6.09.2008

kahveler kitabı

salah birsel

lavoisier: hiçbir şey yoktan var olmaz, hiçbir şey yok olmaz.

kimi kahvelerde konuşmalarla vakit öldürülmez, kitap okunur. çokluk da müşterilerden biri okur, ötekiler dinler. kahveci kitap okuyan müşteriden kahve parası almaz. ikide bir kahveci çırağı da kahvenin şurasına burasına konulmuş yağ mumlarının fitilini özel makasıyla kesmek için peykeleri dolaşır. okunan kitaplar daha çok kan kalesi, hamzaname, battal gazi gibi şeylerdir. kahveci onları sahaflar'daki kitapçılardan kira ile alır.

tütün yasağı olanca ağırlığıyla 5 yıl sürer. ıv. murat geceleri sokakları dolaşır, tütün kokusu gelen yerleri basar. ev sahiplerini öldürtür. bu arada hiç suçu olmayanlar da gürültüye gider. ıv. murat, kendisi içkiden baş kaldırmadığı halde kimi zaman evlerin damlarına bile çıkıp bacaları koklar. bir defasında, gizli bir yerde tütün içen 14 kişi yakalar. bunlardan ikisi de saray görevlisidir. topu da "telef" edilir. reha'da 14 kişi -ikisi yeniçeri-, halep'te 20 kişi, haccegür'de 6 işi aynı alınyazısını paylaşır. bunlardan kimisinin eli ayağı kırılır, kiminin boynu vurulur, kimi de dört parça edilir. hem de bu işler halkın ya da erlerin önünde yapılır. kimi zaman da otağın önü yeğlenir.

henry bertrand bareilles, türklerin kahvelerde toplanmasının nedenini evlerin kapısı önünde oturmak ya da pencereden sarkarak hava almak gibi alışkanlıkları olmamasına bağlar. bareilles'e göre evlerin dışla ilişkilerini kesmiş kapalı binalar oluşu da bunun bir nedenidir.

bir gün bir yeniçeri zorbası bir berberin tıraş ettiği birinin ensesindeki katmerleri görünce ağzı sulanmıştır. onların, tanrı işi değil de, berber işi olduğuna kapılarak hemen yeşil kahve'ye damlar. berberden kendi ensesine de dört, beş katmer yapmasını ister.
- yapamam.

**Yapılacak iş:** Yukarıdaki kahveler üzerine metni, gösterilen son cümleden sonra sürdürün.

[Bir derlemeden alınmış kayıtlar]

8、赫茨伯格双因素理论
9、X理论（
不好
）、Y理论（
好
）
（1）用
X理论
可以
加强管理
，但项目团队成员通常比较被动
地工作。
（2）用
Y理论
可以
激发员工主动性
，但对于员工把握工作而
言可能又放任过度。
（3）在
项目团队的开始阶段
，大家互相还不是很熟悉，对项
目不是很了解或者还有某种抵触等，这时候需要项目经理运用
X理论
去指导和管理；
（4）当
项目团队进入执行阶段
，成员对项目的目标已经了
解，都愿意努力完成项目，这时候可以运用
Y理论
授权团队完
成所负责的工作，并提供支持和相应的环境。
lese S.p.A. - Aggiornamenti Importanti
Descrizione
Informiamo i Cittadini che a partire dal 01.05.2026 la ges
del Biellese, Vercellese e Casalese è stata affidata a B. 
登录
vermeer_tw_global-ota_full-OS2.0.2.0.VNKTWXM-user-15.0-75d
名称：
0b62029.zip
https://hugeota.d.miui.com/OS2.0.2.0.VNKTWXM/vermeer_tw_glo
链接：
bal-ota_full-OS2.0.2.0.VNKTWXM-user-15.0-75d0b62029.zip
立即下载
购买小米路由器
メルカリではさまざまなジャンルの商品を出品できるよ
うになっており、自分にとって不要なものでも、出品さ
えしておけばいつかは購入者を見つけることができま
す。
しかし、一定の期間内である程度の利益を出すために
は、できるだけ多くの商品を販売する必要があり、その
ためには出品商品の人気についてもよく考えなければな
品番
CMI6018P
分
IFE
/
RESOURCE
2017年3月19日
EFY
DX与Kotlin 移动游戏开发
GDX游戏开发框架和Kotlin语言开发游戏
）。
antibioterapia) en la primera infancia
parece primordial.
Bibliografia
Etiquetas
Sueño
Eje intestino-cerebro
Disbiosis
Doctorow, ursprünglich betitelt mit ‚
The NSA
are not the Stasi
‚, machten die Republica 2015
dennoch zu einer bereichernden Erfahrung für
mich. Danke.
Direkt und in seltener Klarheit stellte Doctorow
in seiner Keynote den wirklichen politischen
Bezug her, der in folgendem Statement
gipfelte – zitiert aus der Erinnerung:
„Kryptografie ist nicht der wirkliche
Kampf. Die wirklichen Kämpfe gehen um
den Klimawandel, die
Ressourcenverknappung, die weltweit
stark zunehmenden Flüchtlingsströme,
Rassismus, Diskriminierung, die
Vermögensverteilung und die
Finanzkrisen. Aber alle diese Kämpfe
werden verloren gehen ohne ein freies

**Sonuç aşağıda:**
- parasıyla be!
- iyi, ama ben katmer yapmasını bilmem.
- bilmez misin? sen bilmezsen bu hançer sana bildirir.
berber bakar ki iş sarpa sarıyor, ustura kayışını göstererek:
- yaparım; ama dayanmalısın.
- yap da nasıl yaparsan yap!
berber kayışı eline dolar, dorbanın yan tarafına geçer, şap, şap, şap, kayışı enseye indirmeye başlar. ense kabarır, şişer. zorbanın canı yanar ki ne yanar:
- yetişir berberbaşı, bana bir katmer de yetişir.

"sana ey canımın canı efendim
kırıldım, küstüm, incindim, gücendim"

hoca hayret efendi: kitaba bakarak karşılık vermek, kabak bağlayıp yüzmek gibidir.

"neşe ile üzüntü arasındaki yol çok kısadır."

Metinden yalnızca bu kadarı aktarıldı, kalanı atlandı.